As the nation faces burgeoning deficits and municipalities seek to limit the increase of spending on education, Himes pinpointed advocacy -- whether it comes from legislators, nonprofit organizations or individuals -- as a means to further educational initiatives, to benefit not just the individual students, but the country as a whole.

"It's critical to our democracy, the concept of citizenship, the economic spending powers of those individuals who go on to get a college educations and it's immensely critical to the economics of our society," he said.

Himes' message -- delivered tonight at the residence of Annie Abram and Steve Novak on Clapboard Hill in Westport -- was heard loud and clear by the crowd of about 40 people involved in the College Summit, a nonprofit organization that seeks to get students in troubled school districts enrolled in universities. In Connecticut, the nationwide organization works in Bridgeport and New Haven high schools in order to get seniors thinking about the viability and critical important of college.

As the economy has worsened during the past two years, Bassick High School guidance counselor Ellen Rossoff has seen the toll it has taken on the job market.

"College is more important than it's ever been and so is the College Summit," said Rossoff, who has worked with the College Summit for a year.

With the organization's push to move to the classrooms those conversations that typically only took place in the guidance counselor's office, Rossoff has noticed a difference in the students.

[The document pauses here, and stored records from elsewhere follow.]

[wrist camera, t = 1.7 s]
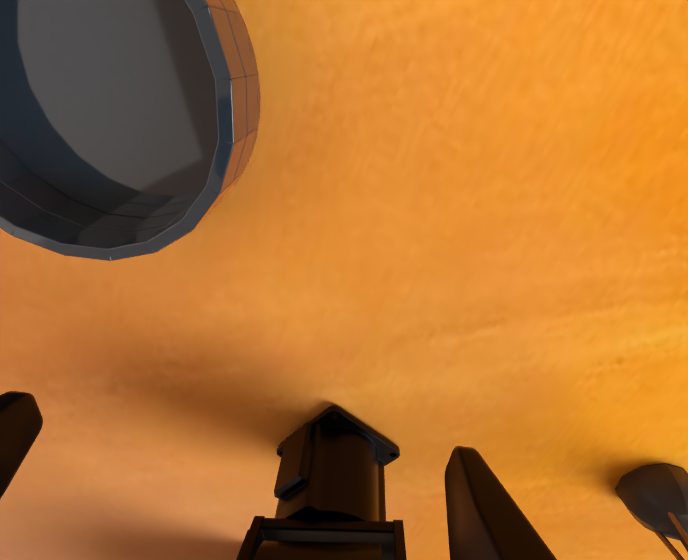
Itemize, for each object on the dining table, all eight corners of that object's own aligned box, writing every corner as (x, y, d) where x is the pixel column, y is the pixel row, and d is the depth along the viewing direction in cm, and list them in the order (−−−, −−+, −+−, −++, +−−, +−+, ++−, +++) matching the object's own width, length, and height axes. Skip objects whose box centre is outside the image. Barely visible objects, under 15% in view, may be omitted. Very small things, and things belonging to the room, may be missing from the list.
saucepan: (322, 69, 16) (310, 74, 13) (168, 270, 22) (131, 312, 18) (6, -248, 12) (-133, -361, 9) (-87, 93, 18) (-197, 104, 14)
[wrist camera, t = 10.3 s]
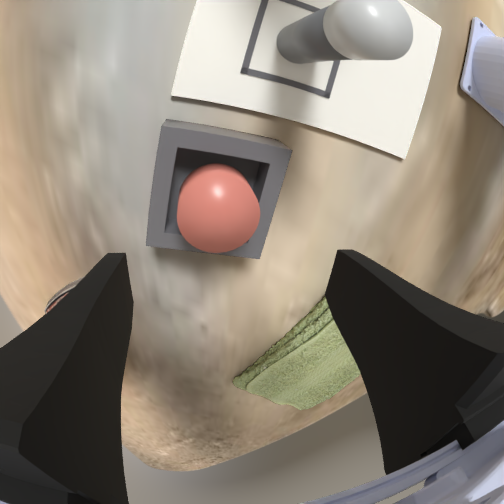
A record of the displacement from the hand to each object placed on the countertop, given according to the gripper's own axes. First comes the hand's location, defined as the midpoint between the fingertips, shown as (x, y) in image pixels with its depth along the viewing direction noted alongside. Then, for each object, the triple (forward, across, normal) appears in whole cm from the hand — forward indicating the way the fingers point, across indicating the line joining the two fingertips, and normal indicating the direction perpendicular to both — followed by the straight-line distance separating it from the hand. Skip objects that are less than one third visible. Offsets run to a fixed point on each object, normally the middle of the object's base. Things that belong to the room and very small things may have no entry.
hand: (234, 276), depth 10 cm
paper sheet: (+10, -7, -10) cm, 16 cm away
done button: (+7, 0, 0) cm, 8 cm away
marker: (+10, -4, -9) cm, 14 cm away
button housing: (+10, 0, 0) cm, 11 cm away
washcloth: (+11, -12, +18) cm, 24 cm away
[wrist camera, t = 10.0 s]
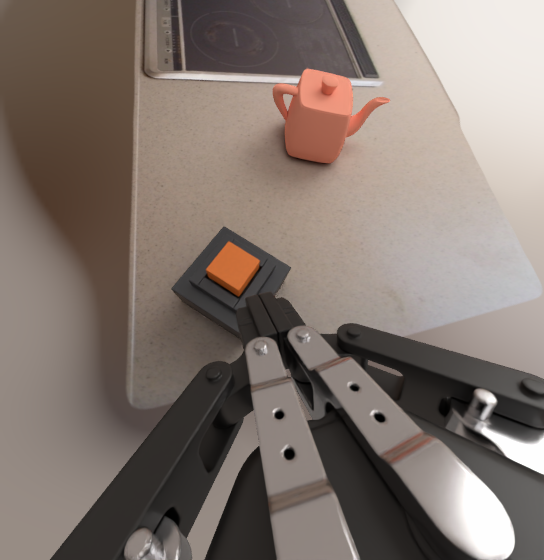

"Kids are talking college more. They're talking GPAs more. They're talking SATs more," she said. "The vocabulary is changing."

While progress has been made in some of the nation's more financially-challenged school districts, Himes sees the United States as lagging behind other countries. He said that reauthorizing the No Child Left Behind Act is a key component in helping, but that legislatures will need to get "serious" about education.

"If we continue to fall behind in the production of scientists, mathematicians and engineers, guess what?" Himes said. "The next Google, the next Microsoft, you name the company ... is not going to be here. It's going to be abroad. So it is existential to this country that we get this right."

Himes, who resides in Greenwich and is running for a second term this year, has two daughters enrolled in that town's public schools. They are lucky to be enrolled where they are, he said.

"They have peers 20 miles away, 30 miles away, who aren't so lucky," he said.